Where it quickly becomes difficult is after this step. You have a cluster ready to serve workloads, but it has no storage, no ingress/external load balancer.
Storage can be as simple as NFS volumes (you don't even need a provider for this, but you should use one anyway). Rook/Ceph will work, but now you've just taken on two complex technologies instead of one.
Without an external load balancer of some sort, you will have trouble getting traffic into your cluster, and it likely won't be actually HA. You can use MetalLB for this, or appliances. If you're just starting out though, you can totally get away with setting up CNAME aliases in DNS to your nodes in a round robin type fashion. It won't be HA, but it will work, and is simple and straight forward.
Ingress is pretty easy to setup for the most part. Usually just applying an available manifest with a tweak or two.
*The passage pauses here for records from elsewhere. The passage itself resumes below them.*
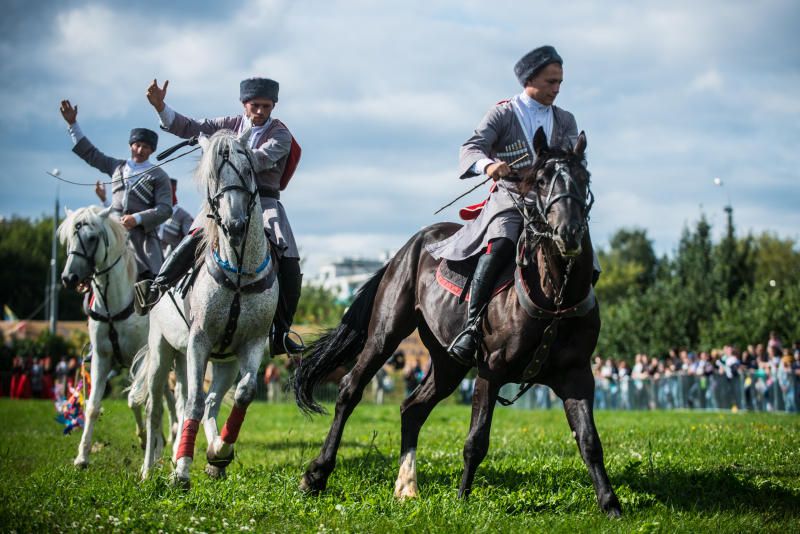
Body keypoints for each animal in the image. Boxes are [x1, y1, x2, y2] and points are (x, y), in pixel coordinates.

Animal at [59, 208, 178, 468]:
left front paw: (144, 439)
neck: (114, 304)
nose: (69, 277)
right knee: (166, 400)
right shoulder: (101, 358)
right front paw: (82, 457)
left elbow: (135, 399)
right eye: (69, 238)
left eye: (92, 237)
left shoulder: (142, 358)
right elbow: (92, 406)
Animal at [134, 130, 278, 486]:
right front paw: (182, 471)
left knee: (211, 401)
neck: (239, 274)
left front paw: (219, 452)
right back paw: (149, 468)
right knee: (158, 408)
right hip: (163, 350)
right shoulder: (198, 341)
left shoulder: (252, 343)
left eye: (248, 169)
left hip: (222, 361)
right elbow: (194, 405)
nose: (236, 224)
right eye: (212, 177)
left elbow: (245, 393)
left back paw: (214, 455)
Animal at [296, 129, 624, 520]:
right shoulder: (490, 371)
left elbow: (590, 442)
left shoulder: (577, 377)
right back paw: (316, 475)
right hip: (385, 335)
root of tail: (407, 247)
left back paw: (406, 486)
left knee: (413, 408)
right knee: (350, 390)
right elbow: (476, 440)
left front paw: (610, 504)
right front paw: (463, 498)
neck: (553, 295)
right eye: (542, 180)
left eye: (584, 178)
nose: (568, 232)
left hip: (447, 363)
If you go the CNAME route, you will need an ingress setup so you can serve http/https on standard ports without too many issues.
If you do all these things, then you have a real deal cluster. Things like ingresses are recommended even if you're running in the cloud, so you may find that you're not all that far off from what you might find there.
Overall, the biggest trouble is all the choices you need to make. If you're starting out, maybe read up on two or three of the most popular choices for each step, and then just pick one. Anything that exists entirely within the cluster can usually be expressed purely as source controlled manifests, and kubeadm deployments can be simple shell scripts if you don't make them do everything (i.e. only support one container driver, not all of them).
One major caveat; If you screw up your network layer, you basically have to start over. This isn't strictly true, but it's the one where you are often better off starting over when you need to make fundamental changes to your network setup (like podCIDR and serviceCIDR or your network plugin). Pretty much everything else can be made to work with multiple setups at once, or you just need to delete and redeploy that component.